Le 14 janvier à Eurre s'est tenu le dernier comité de pilotage de restitution des études. Pensez-vous qu'après ces cinq années de réflexions le projet puisse désormais avancer concrètement ?
©Biovallée
Y. R. : « De nombreuses étapes restent à franchir, deux freins importants étant la réglementation et le financement des investissements de stockage. Sur le plan réglementaire, un décret paru le 29 août 2023, pris dans le cadre du Plan eau, est venu apporter de la clarté dans la procédure d’autorisation des projets de Réut. Mais ça ne règle pas tout, loin de là, notamment sur le plan sanitaire. L'État nous assure que chaque difficulté sera étudiée pour être levée. Il est clair que des assouplissements et de l'agilité seront nécessaires. Quant aux moyens financiers, il faut que l'Agence de l'eau priorise les projets de Réut sans quoi rien n'avancera. Enfin, les élus locaux doivent prendre le relai sur le projet. Ils sont motivés, même si ce n’est pas simple. L'association Biovallée continuera à accompagner les acteurs locaux lors de réunions de terrain. »
Avez-vous bon espoir dans l'aboutissement ?
Y. R. : « Les études sont maintenant terminées, l'acceptabilité du projet est renforcée, il faut passer à l'action. Si notre projet se crashe, tous les autres se crasheront. On essuie donc les plâtres. Je rappelle qu'en 2023, lors de la présentation du “Plan eau” par le président de la République, un objectif de 1 000 projets de Réut a été donné sur l’ensemble du territoire d'ici 2030. Aujourd'hui, dans la vallée de la Drôme, nous sommes impatients et les agriculteurs les premiers. »
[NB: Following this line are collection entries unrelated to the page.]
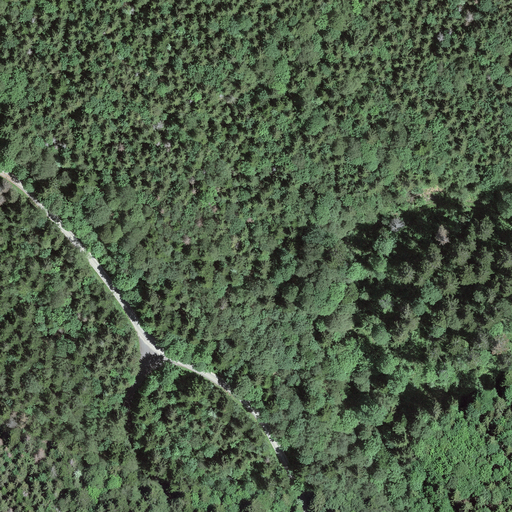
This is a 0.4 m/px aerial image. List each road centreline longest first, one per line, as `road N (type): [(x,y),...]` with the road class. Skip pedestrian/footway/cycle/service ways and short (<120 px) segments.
road 1 (unclassified): [(307,511),(250,407),(157,352),(26,190),(0,177)]
road 2 (track): [(168,511),(128,419),(157,352)]
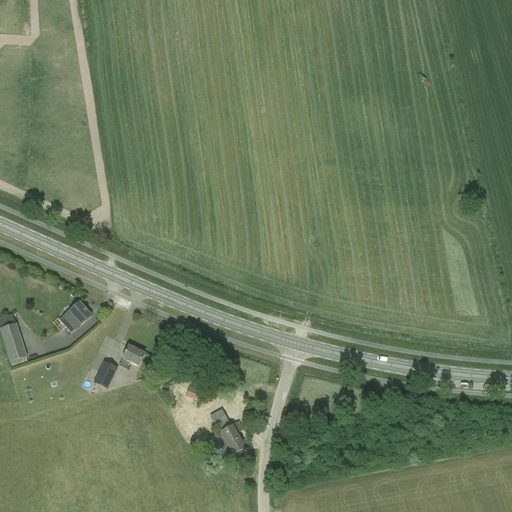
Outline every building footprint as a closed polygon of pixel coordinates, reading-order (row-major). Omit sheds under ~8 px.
[(62,318),(74,332),(91,317),(79,303),(62,318)] [(27,363),(26,358),(27,358),(16,325),(0,329),(0,334),(9,364),(10,363),(11,367),(27,363)] [(125,370),(129,363),(138,368),(145,355),(128,347),(122,360),(118,367),(125,370)] [(93,383),(107,390),(117,369),(103,362),(93,383)] [(213,394),(190,386),(189,387),(176,383),(175,385),(172,393),(185,398),(194,401),(197,402),(209,407),(213,395),(213,394)] [(218,427),(221,433),(220,434),(215,437),(222,450),(227,447),(231,454),(233,453),(234,456),(243,451),(242,448),(243,447),(236,435),(244,431),(239,422),(230,426),(227,421),(218,427)]
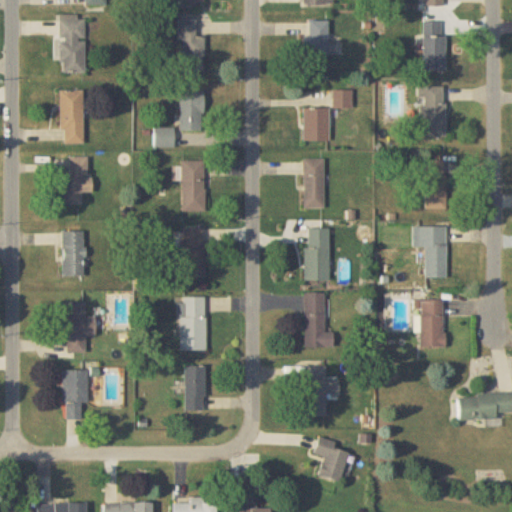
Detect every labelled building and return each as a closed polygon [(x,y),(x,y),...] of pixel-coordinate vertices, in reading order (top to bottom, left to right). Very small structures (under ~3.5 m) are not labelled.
[(425,0),(425,8),(446,8),(445,0),(425,0)] [(87,74),(87,18),(60,18),(60,74),(87,74)] [(184,41),(183,72),(204,72),(204,37),(196,37),(196,21),(178,21),(178,41),(184,41)] [(329,21),(306,21),(306,72),(329,72),(329,21)] [(424,72),(444,72),(444,22),(424,22),(424,72)] [(446,138),(446,88),(422,88),(422,138),(446,138)] [(84,91),(61,91),(61,145),(84,145),(84,91)] [(353,91),(334,91),(334,109),(353,109),(353,91)] [(180,132),(204,132),(204,92),(180,92),(180,132)] [(329,109),(304,109),(304,142),(329,142),(329,109)] [(156,129),(156,148),(175,148),(175,129),(156,129)] [(62,173),(61,206),(83,206),(83,193),(94,193),(94,178),(88,178),(89,158),(70,157),(70,173),(62,173)] [(304,209),(324,209),(324,160),(304,160),(304,209)] [(425,209),(446,209),(446,161),(425,161),(425,209)] [(205,211),(205,162),(183,162),(183,211),(205,211)] [(446,226),(413,226),(413,248),(424,248),(424,279),(446,279),(446,226)] [(205,277),(205,227),(184,227),(184,277),(205,277)] [(305,280),(329,280),(329,229),(305,229),(305,280)] [(84,275),(84,230),(63,230),(62,275),(84,275)] [(333,348),(333,332),(324,332),(324,293),(304,293),(304,348),(333,348)] [(180,351),(205,351),(205,297),(180,297),(180,351)] [(419,299),(419,346),(444,346),(444,299),(419,299)] [(85,302),(62,302),(62,338),(67,338),(67,353),(85,353),(85,336),(95,336),(95,316),(85,316),(85,302)] [(184,365),(184,411),(205,411),(205,365),(184,365)] [(305,414),(325,414),(326,394),(339,394),(339,380),(326,380),(326,366),(306,366),(305,414)] [(87,370),(63,370),(63,419),(87,419),(87,370)] [(511,416),(511,393),(458,395),(458,418),(511,416)] [(324,457),(319,475),(340,482),(350,452),(334,447),(336,442),(319,436),(313,453),(324,457)] [(174,501),(173,511),(216,511),(216,502),(203,502),(203,497),(190,497),(190,501),(174,501)] [(152,511),(153,502),(104,502),(103,511),(152,511)] [(38,503),(38,511),(85,511),(86,503),(38,503)] [(234,511),(269,511),(269,503),(234,503),(234,511)]
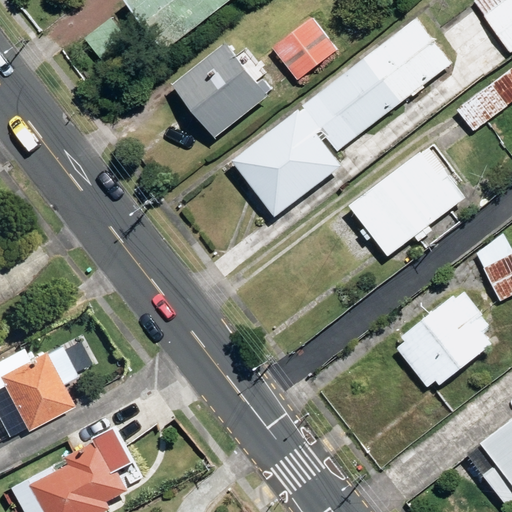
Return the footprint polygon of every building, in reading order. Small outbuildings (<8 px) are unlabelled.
[(162,54),(233,0),(123,0),(122,1),(162,54)] [(511,0),(476,0),(473,3),(509,53),(511,51),(511,0)] [(311,18),(272,50),(297,81),(336,49),(311,18)] [(132,45),(112,19),(85,39),(105,66),(132,45)] [(417,19),(231,163),(275,219),(341,167),(322,142),(326,139),(338,153),(411,96),(413,98),(425,89),(423,87),(453,64),(417,19)] [(213,140),(269,99),(266,95),(271,91),(261,78),(266,74),(253,57),(243,64),(228,44),(172,85),(213,140)] [(511,102),(511,68),(457,110),(474,132),(511,102)] [(387,259),(465,199),(427,149),(348,208),(387,259)] [(499,302),(511,295),(511,249),(504,233),(477,254),(485,269),(483,270),(499,302)] [(454,297),(401,339),(404,343),(396,350),(428,389),(436,383),(440,387),(492,346),(483,333),(492,326),(465,292),(456,300),(454,297)] [(19,351),(0,361),(0,427),(5,438),(24,429),(26,432),(70,409),(58,386),(74,378),(58,347),(43,356),(41,353),(24,362),(19,351)] [(511,420),(465,456),(505,508),(511,502),(511,420)] [(108,511),(111,511),(107,504),(128,492),(117,472),(132,465),(114,431),(93,443),(94,445),(65,460),(69,468),(56,474),(53,467),(11,489),(23,511),(108,511)]
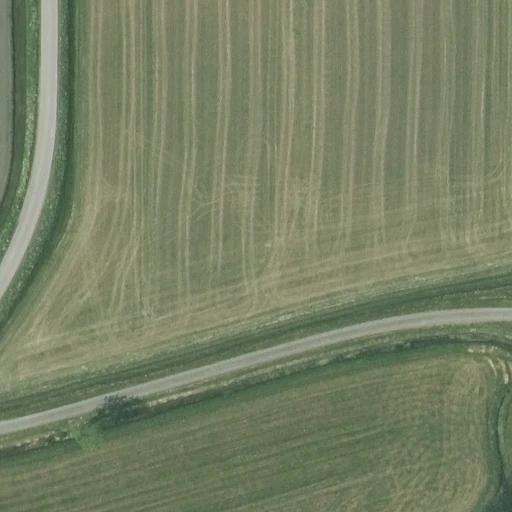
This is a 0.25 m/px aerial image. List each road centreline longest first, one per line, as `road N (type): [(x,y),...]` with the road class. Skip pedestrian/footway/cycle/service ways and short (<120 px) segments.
road 1 (unclassified): [(0,426),(342,332),(511,313)]
road 2 (tertiary): [(0,282),(40,176),(48,0)]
Propos recueillis par Christophe Ledoux
Des financeurs publics et privés
L’association Biovallée impulse des projets innovants au profit de la transition écologique en vallée de la Drôme. C'est à ce titre qu'elle porte l'étude sur la réutilisation des eaux usées traitées (Réut). L’élaboration d’un schéma d’économie circulaire de l’eau fait partie des actions inscrites dans le contrat Territoire d’innovation signé entre l’association Biovallée et l’État en 2020. Le financement des différentes études a été ainsi assuré à moitié par l’État et complété par le Département de la Drôme, les communautés de communes du Val de Drôme, du Crestois et du Pays de Saillans, les pépinières Veauvy, les entreprises Veolia, Suez, ADP Group et la fondation Domorrow.